The firm 2% commitment comes as agencies and their clients are being called upon by Black media owners to invest more of their ad spend in these often overlooked channels. GroupM is one of several agencies that over the past few months have outlined plans for asking clients to commit more of their ad dollars to minority-owned media companies.
The group of clients also includes Target, which plans to commit 5% of its budget each year with Black-owned media companies beginning in 2022, while also increasing its engagement with Black content creators, Maurice Cooper, senior VP, marketing, Target, said in a statement. “At Target, we’re committed to promoting inclusivity across our business, from the brands we carry and stories that we tell to how we connect with our guests…These investments will help our partners grow, further compete and extend their reach, helping ensure that all guests, everywhere, feel even more welcome at Target,” he said.
The other part of GroupM’s so-called new Media Inclusion Initiative is a “diverse voices accelerator,” which serves as a positive-impact fund to support diverse and Black creators, writers, producers, directors, talent and studios. The platform will look to support Black people in the development, funding, distribution and marketing of content for GroupM’s clients. The “diverse voices accelerator” will initially focus on Black-owned initiatives and companies and will subsequently expand its reach
“At Danone, the marketing for our delicious foods and beverages needs to reflect the diversity of our consumers and society – and reach those consumers meaningfully,” Terrance Irizarry, head of inclusive diversity for Danone North America, said in a statement. “Evaluating our media investments to ensure they are spent with Black-owned media companies is an important step in combating racial inequality and creating new economic opportunities for diverse communities.

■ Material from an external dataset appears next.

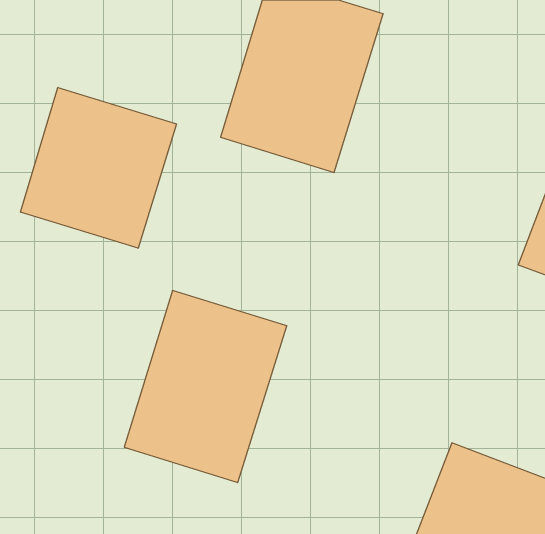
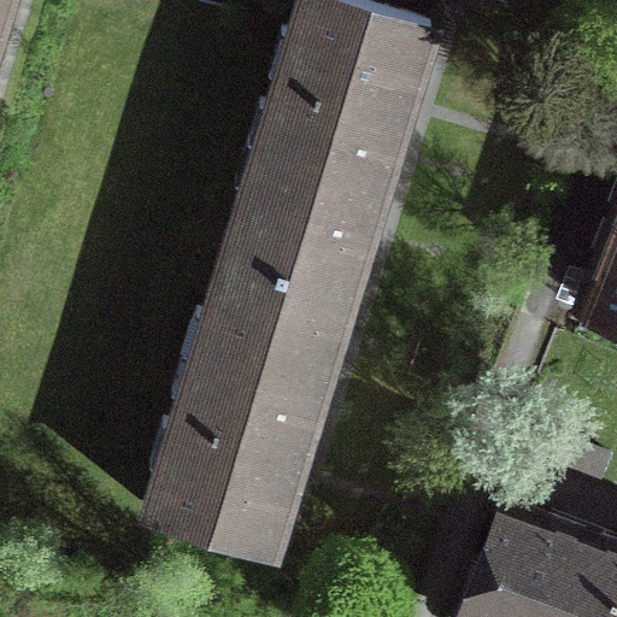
building: [21,87,176,248] -> none
building: none -> [196,170,378,382]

This is part of our larger journey and our work toward enhancing the overall diversity in our content, and our partnerships with diverse suppliers in the industry.”
Other brands outside of GroupM's client roster have also made public commitments to Black and minority-owned media in recent weeks. General Motors in April promised to increase advertising spending on Black-owned media to 4% by 2022 and 8% by 2025—up from 2% in 2021. The commitment came after a public pressure campaign led by several Black media owners.

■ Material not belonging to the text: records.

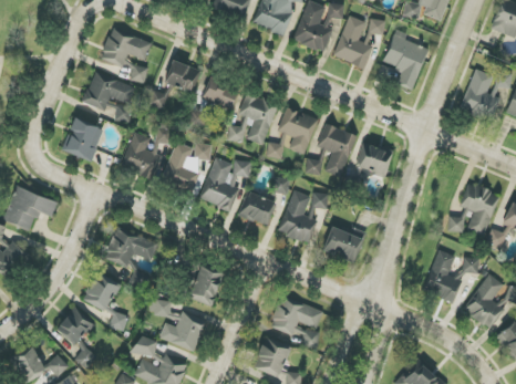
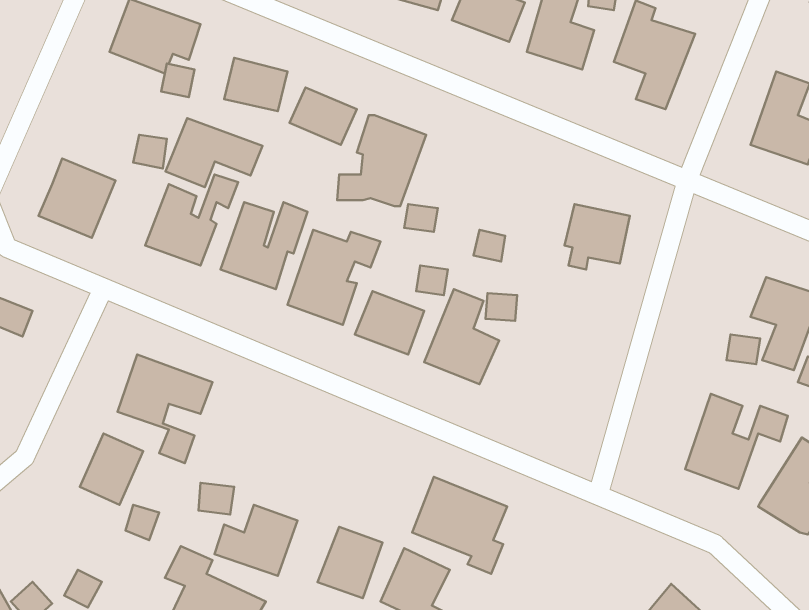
building: [82,72,136,111] -> [165,118,262,187]
building: [278,107,317,154] -> none
building: [317,124,358,177] -> none
building: [322,226,367,262] -> none
building: [188,266,225,305] -> [317,527,383,598]
building: [56,307,95,345] -> none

McDonald's promised to more than double its U.S. investment in diverse-owned media companies, production shops and content creators by 2024. Over the next four years, it said it will increase its U.S. advertising spending with platforms owned by Black, Hispanic, Asian American, female and LGBTQ people from 4% to 10%. The company's announcement last month came just hours before media mogul Byron Allen said he was suing the fast-food chain for $10 billion for racial discrimination.
IPG Mediabrands announced it is committing to invest a minimum of 5% in Black-owned media across all of its clients in aggregate by 2023. Dentsu and Horizon also announced efforts around shifting clients' dollars into minority-owned media, but stopped short of making a percentage commitment.